Brandon, have you started doing any of the script/pitch reviews for the $75 pledgers?
Montclare: I have, and I’ve also done some of these for other Kickstarters. First and foremost, I want backers at this level to get overwhelming value. Sometimes trying to dedicate that much time makes you fall behind, but I think I’ve got a good system that I’m eager to share with these creators. As much as it’s straight constructive feedback, I hope it demystifies the comics business and helps with their networking. And when I was an editor at TokyoPop, DC and Vertigo I was always very active with submissions and finding new talent. This is an extension of that — and is just as enjoyable. I’ll do anything I can to help people break into the business — whether they’re a supporter of “Rocket Girl” or not. I remember how much I depended on the generosity and patience and opportunity of others to help me break in and want to be able to pay that back to current aspiring creators.
Looking ahead, what else can you tell us about what happens in the first five issues and beyond?

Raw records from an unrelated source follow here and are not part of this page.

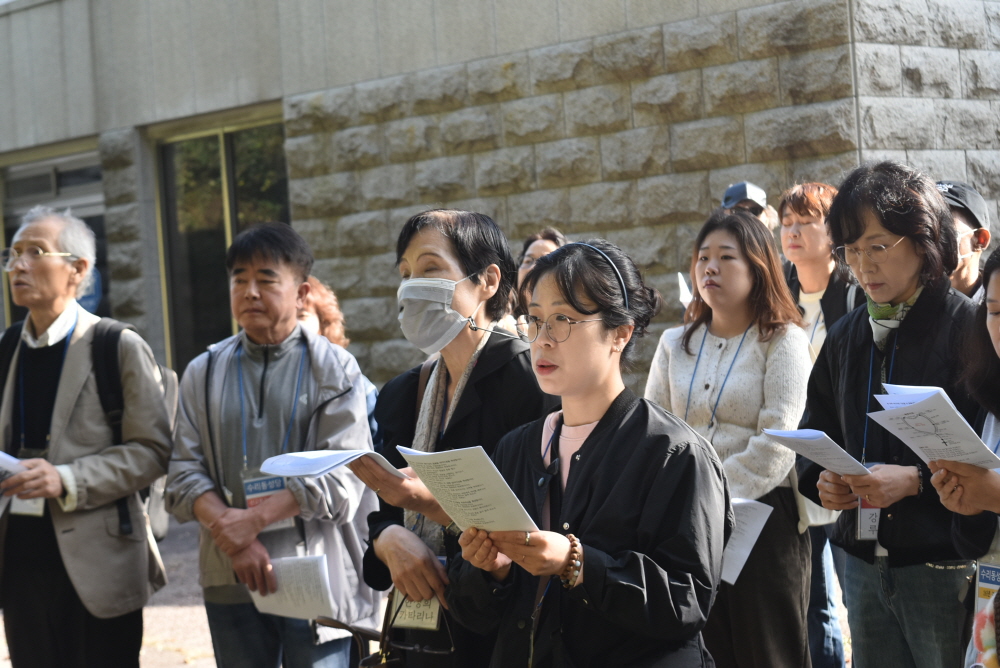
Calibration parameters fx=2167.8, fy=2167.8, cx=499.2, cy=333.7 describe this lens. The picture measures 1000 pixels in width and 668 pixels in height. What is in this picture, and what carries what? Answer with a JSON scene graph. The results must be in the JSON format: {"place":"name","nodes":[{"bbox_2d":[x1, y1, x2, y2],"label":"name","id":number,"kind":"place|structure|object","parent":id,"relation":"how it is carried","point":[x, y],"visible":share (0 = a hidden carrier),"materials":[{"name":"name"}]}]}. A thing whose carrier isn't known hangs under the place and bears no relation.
{"place":"outdoors","nodes":[
{"label":"outdoors","id":0,"kind":"place"},
{"bbox_2d":[1,512,848,665],"label":"pavement","id":1,"kind":"structure","parent":0,"point":[194,643],"materials":[{"name":"grey stone"}]},
{"bbox_2d":[0,204,169,667],"label":"man","id":2,"kind":"object","parent":1,"relation":"on","point":[71,406],"visible":0.99},
{"bbox_2d":[0,450,25,511],"label":"paper","id":3,"kind":"object","parent":2,"relation":"in","point":[14,460],"visible":0.73,"materials":[{"name":"white paper"}]},
{"bbox_2d":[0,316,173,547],"label":"backpack","id":4,"kind":"object","parent":2,"relation":"on","point":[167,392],"visible":0.33,"materials":[{"name":"fabric"}]},
{"bbox_2d":[163,222,375,667],"label":"man","id":5,"kind":"object","parent":1,"relation":"on","point":[290,283],"visible":0.97},
{"bbox_2d":[247,553,334,620],"label":"paper","id":6,"kind":"object","parent":5,"relation":"in","point":[290,589],"visible":0.71,"materials":[{"name":"white paper"}]},
{"bbox_2d":[297,276,379,442],"label":"person","id":7,"kind":"object","parent":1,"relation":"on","point":[325,310],"visible":0.14},
{"bbox_2d":[357,208,553,667],"label":"woman","id":8,"kind":"object","parent":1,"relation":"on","point":[462,256],"visible":0.76},
{"bbox_2d":[257,447,403,481],"label":"paper","id":9,"kind":"object","parent":8,"relation":"in","point":[333,464],"visible":0.77,"materials":[{"name":"white paper"}]},
{"bbox_2d":[347,588,454,667],"label":"handbag","id":10,"kind":"object","parent":8,"relation":"hanging from","point":[364,661],"visible":0.72,"materials":[{"name":"black leather"}]},
{"bbox_2d":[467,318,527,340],"label":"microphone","id":11,"kind":"object","parent":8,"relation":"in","point":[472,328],"visible":0.91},
{"bbox_2d":[511,227,566,330],"label":"person","id":12,"kind":"object","parent":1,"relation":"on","point":[545,248],"visible":0.23},
{"bbox_2d":[449,236,730,667],"label":"woman","id":13,"kind":"object","parent":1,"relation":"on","point":[591,439],"visible":0.98},
{"bbox_2d":[398,444,538,533],"label":"paper","id":14,"kind":"object","parent":13,"relation":"in","point":[507,503],"visible":0.81,"materials":[{"name":"white paper"}]},
{"bbox_2d":[644,208,814,667],"label":"woman","id":15,"kind":"object","parent":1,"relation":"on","point":[701,261],"visible":0.76},
{"bbox_2d":[719,496,773,584],"label":"paper","id":16,"kind":"object","parent":15,"relation":"in","point":[760,519],"visible":0.35,"materials":[{"name":"white paper"}]},
{"bbox_2d":[721,182,779,234],"label":"person","id":17,"kind":"object","parent":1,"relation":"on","point":[734,189],"visible":0.13},
{"bbox_2d":[776,178,864,667],"label":"woman","id":18,"kind":"object","parent":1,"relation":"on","point":[813,197],"visible":0.38},
{"bbox_2d":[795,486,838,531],"label":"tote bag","id":19,"kind":"object","parent":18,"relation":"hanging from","point":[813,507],"visible":0.15,"materials":[{"name":"white"}]},
{"bbox_2d":[798,165,990,667],"label":"woman","id":20,"kind":"object","parent":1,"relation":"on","point":[856,224],"visible":0.84},
{"bbox_2d":[763,426,873,477],"label":"paper","id":21,"kind":"object","parent":20,"relation":"in","point":[822,435],"visible":0.78,"materials":[{"name":"white paper"}]},
{"bbox_2d":[935,179,991,297],"label":"man","id":22,"kind":"object","parent":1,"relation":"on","point":[961,221],"visible":0.34},
{"bbox_2d":[932,240,999,667],"label":"woman","id":23,"kind":"object","parent":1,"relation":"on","point":[993,316],"visible":0.83},
{"bbox_2d":[867,382,999,470],"label":"paper","id":24,"kind":"object","parent":23,"relation":"in","point":[916,408],"visible":0.88,"materials":[{"name":"white paper"}]},
{"bbox_2d":[0,0,999,395],"label":"stone building","id":25,"kind":"structure","parent":0,"point":[276,92],"materials":[{"name":"grey stone"}]},
{"bbox_2d":[0,138,107,330],"label":"window","id":26,"kind":"structure","parent":25,"relation":"in","point":[57,166],"materials":[{"name":"glass"}]},
{"bbox_2d":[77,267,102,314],"label":"blue sign","id":27,"kind":"object","parent":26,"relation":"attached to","point":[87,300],"visible":0.27,"materials":[{"name":"blue"}]},
{"bbox_2d":[152,105,289,376],"label":"window","id":28,"kind":"structure","parent":25,"relation":"in","point":[229,152],"materials":[{"name":"glass"}]},
{"bbox_2d":[677,271,693,307],"label":"paper","id":29,"kind":"object","parent":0,"point":[683,289],"visible":0.26,"materials":[{"name":"white paper"}]}
]}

Reeder: “Rocket Girl” is jam-packed. Again, it’s mostly a period piece for the 1980s. So I’m very excited to see the reaction to all the little bits of attention to detail. I’ve already had amazingly nice feedback on my art and I hope that continues because so much of me goes into every single panel on every page. I also have to say I’m excited for people to read it through. It’s easier to tease the art and the high concept. But Brandon’s script — his characters and his dialogue — always blows me away. I’m constantly laughing out loud at something clever, or discovering new layers to the character dialogue. As it comes together, nuances magically appear out of the collaboration. It’s definitely my favorite book to ever work on.

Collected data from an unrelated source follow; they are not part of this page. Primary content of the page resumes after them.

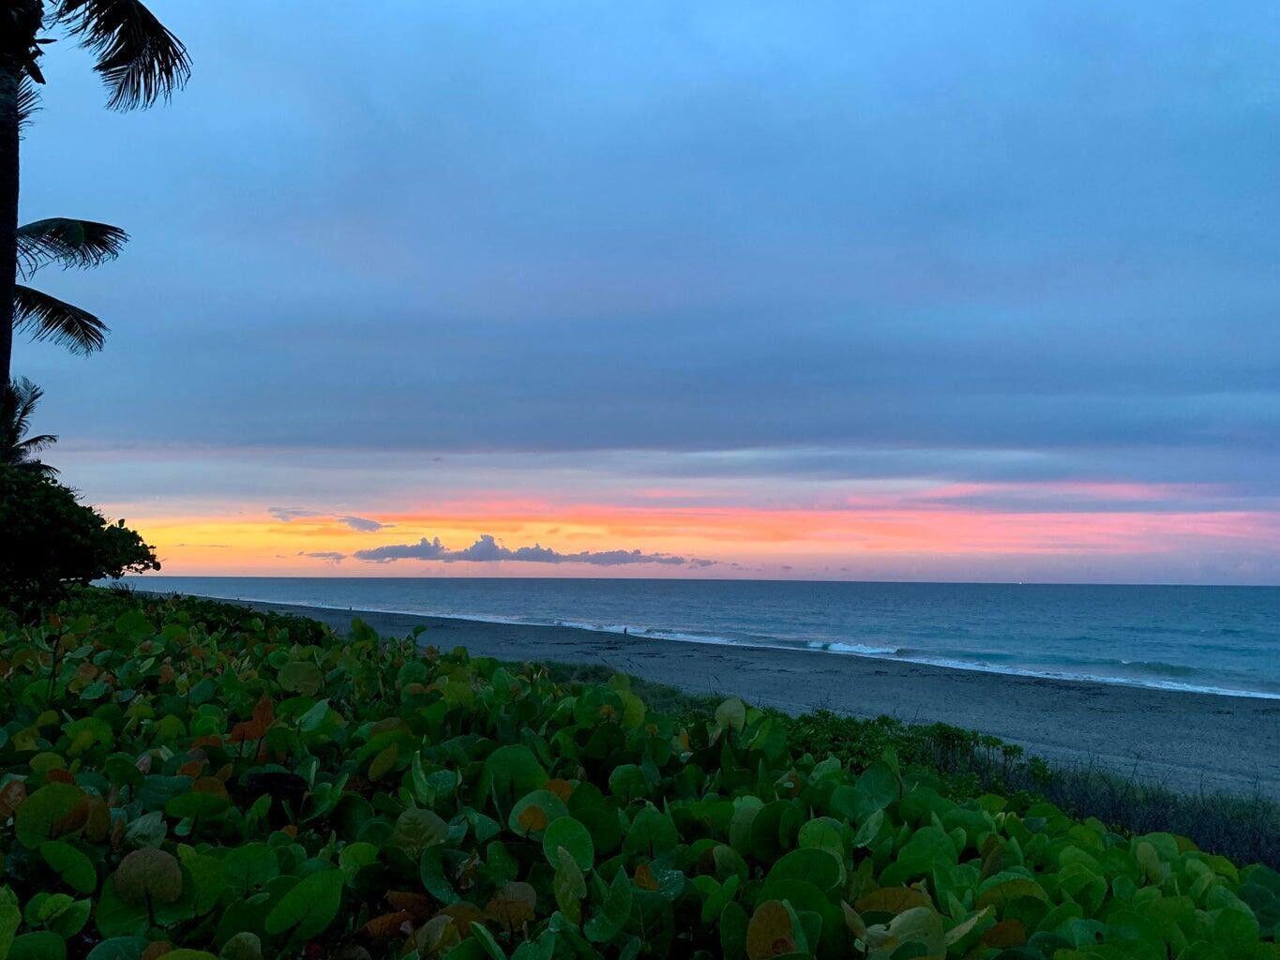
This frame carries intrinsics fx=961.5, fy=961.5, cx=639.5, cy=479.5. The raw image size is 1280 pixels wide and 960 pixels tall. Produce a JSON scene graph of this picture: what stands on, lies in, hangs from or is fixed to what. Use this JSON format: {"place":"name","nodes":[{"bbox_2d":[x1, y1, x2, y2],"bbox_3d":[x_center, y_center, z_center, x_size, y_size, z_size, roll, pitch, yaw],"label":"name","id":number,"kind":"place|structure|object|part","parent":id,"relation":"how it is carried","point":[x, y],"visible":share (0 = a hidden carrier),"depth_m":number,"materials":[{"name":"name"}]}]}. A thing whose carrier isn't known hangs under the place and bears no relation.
{"place":"outdoors","nodes":[
{"label":"outdoors","id":0,"kind":"place"},
{"bbox_2d":[298,549,349,560],"label":"cloud","id":1,"kind":"structure","parent":0,"point":[324,555],"materials":[{"name":"grey"}]},
{"bbox_2d":[266,506,389,532],"label":"cloud","id":2,"kind":"structure","parent":0,"point":[364,522],"materials":[{"name":"grey"}]},
{"bbox_2d":[355,534,712,565],"label":"cloud","id":3,"kind":"structure","parent":0,"point":[531,552],"materials":[{"name":"grey"}]},
{"bbox_2d":[4,0,1279,589],"label":"sky","id":4,"kind":"structure","parent":0,"point":[650,439],"materials":[{"name":"blue"}]},
{"bbox_2d":[109,573,1279,699],"label":"sea","id":5,"kind":"structure","parent":0,"point":[1201,617],"materials":[{"name":"liquid"}]},
{"bbox_2d":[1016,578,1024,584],"label":"sailboat","id":6,"kind":"object","parent":5,"relation":"on","point":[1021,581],"visible":1,"materials":[{"name":"white"}]},
{"bbox_2d":[145,597,1279,803],"label":"sand beach","id":7,"kind":"structure","parent":0,"point":[1268,722],"materials":[{"name":"grey sand"}]},
{"bbox_2d":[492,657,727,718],"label":"grass","id":8,"kind":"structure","parent":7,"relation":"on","point":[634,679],"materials":[{"name":"green plant"}]},
{"bbox_2d":[621,625,629,634],"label":"person","id":9,"kind":"object","parent":7,"relation":"on","point":[626,630],"visible":0.89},
{"label":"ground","id":10,"kind":"structure","parent":0},
{"bbox_2d":[0,375,59,469],"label":"palm tree","id":11,"kind":"object","parent":10,"relation":"on","point":[37,439],"visible":0.63,"depth_m":17.55,"materials":[{"name":"plant"}]},
{"bbox_2d":[10,216,127,356],"bbox_3d":[-9.197,-0.965,12.532,4.519,7.259,4.496,0,-5,-1],"label":"palm tree","id":12,"kind":"object","parent":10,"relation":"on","point":[27,289],"visible":0.81,"depth_m":13.27,"materials":[{"name":"plant"}]},
{"bbox_2d":[0,458,160,613],"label":"shrub","id":13,"kind":"object","parent":10,"relation":"on","point":[69,522],"visible":0.97,"depth_m":12.28,"materials":[{"name":"green plant"}]},
{"bbox_2d":[0,0,192,404],"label":"palm tree","id":14,"kind":"object","parent":10,"relation":"on","point":[14,192],"visible":0.98,"depth_m":9.49,"materials":[{"name":"black plant"}]},
{"label":"palm trunk","id":15,"kind":"part","parent":14,"relation":"part of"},
{"label":"frond","id":16,"kind":"part","parent":14,"relation":"part of","materials":[{"name":"plant"}]},
{"label":"frond","id":17,"kind":"part","parent":14,"relation":"part of","materials":[{"name":"plant"}]},
{"label":"palm fronds","id":18,"kind":"part","parent":14,"relation":"part of","materials":[{"name":"plant"}]},
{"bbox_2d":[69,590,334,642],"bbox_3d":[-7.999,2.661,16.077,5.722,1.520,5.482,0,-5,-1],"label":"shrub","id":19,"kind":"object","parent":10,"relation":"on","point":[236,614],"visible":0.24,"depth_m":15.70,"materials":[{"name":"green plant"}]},
{"bbox_2d":[0,598,1279,959],"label":"shrub","id":20,"kind":"object","parent":10,"relation":"on","point":[59,786],"visible":0.86,"depth_m":3.72,"materials":[{"name":"green plant"}]},
{"bbox_2d":[781,711,1034,797],"bbox_3d":[2.408,2.778,9.254,2.460,0.945,2.270,0,-5,-1],"label":"shrub","id":21,"kind":"object","parent":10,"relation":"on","point":[995,741],"visible":0.29,"depth_m":9.17,"materials":[{"name":"green plant"}]},
{"bbox_2d":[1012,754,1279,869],"label":"dry grass","id":22,"kind":"structure","parent":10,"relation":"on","point":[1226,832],"materials":[{"name":"plant"}]}
]}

Montclare: The first five issues are a complete story. “Rocket Girl” both naturally and by design lends itself to true sequels. I already know exactly what the second arc does and it’s a story that can be separated. When it comes to the flexibility of total series length, we’ve got great parameters. A lot of that is due to the time travel theme. We can wrap it without it ever feeling rushed; and we can expand without it feeling drawn out. That means the status quo will change between sequels, and sometimes a hardcore fan doesn’t like that, but I think it’s a positive. As long as it’s popular, we’ll keep doing it!
“Rocket Girl” #1 from Brandon Montclare, Amy Reeder and Image Comics goes on sale October 9.